◆ Task objective ◆
Reproduce exactly, and only, the lines below from the one containing "right wrist: (296, 311)" through the one containing "left hip: (240, 236)".

◆ Task material ◆
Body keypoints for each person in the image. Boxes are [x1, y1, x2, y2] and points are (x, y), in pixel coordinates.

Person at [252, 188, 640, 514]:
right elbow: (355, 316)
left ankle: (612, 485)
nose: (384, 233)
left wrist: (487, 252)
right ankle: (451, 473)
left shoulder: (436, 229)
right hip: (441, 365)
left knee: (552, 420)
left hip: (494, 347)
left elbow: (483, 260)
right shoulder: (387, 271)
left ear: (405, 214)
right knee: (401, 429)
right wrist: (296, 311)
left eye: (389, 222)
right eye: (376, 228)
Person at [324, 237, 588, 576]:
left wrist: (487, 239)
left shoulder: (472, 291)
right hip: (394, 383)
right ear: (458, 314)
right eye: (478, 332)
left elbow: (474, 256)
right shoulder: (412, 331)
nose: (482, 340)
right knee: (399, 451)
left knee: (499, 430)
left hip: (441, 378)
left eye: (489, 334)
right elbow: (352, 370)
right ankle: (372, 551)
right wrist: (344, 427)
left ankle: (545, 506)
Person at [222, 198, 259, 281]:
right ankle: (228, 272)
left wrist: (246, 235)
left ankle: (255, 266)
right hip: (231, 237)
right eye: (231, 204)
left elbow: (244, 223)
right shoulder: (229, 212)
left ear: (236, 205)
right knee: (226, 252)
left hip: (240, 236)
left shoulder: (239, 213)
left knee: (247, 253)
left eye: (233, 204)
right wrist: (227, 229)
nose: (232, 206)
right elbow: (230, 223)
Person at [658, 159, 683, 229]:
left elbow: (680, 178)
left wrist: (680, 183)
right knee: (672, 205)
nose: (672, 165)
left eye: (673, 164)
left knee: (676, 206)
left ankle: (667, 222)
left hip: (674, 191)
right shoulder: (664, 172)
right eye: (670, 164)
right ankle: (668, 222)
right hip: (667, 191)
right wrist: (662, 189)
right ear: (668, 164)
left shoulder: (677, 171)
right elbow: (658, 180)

◆ Exercise output ◆
right wrist: (296, 311)
left eye: (389, 222)
right eye: (376, 228)
Person at [324, 237, 588, 576]:
left wrist: (487, 239)
left shoulder: (472, 291)
right hip: (394, 383)
right ear: (458, 314)
right eye: (478, 332)
left elbow: (474, 256)
right shoulder: (412, 331)
nose: (482, 340)
right knee: (399, 451)
left knee: (499, 430)
left hip: (441, 378)
left eye: (489, 334)
right elbow: (352, 370)
right ankle: (372, 551)
right wrist: (344, 427)
left ankle: (545, 506)
Person at [222, 198, 259, 281]:
right ankle: (228, 272)
left wrist: (246, 235)
left ankle: (255, 266)
right hip: (231, 237)
right eye: (231, 204)
left elbow: (244, 223)
right shoulder: (229, 212)
left ear: (236, 205)
right knee: (226, 252)
left hip: (240, 236)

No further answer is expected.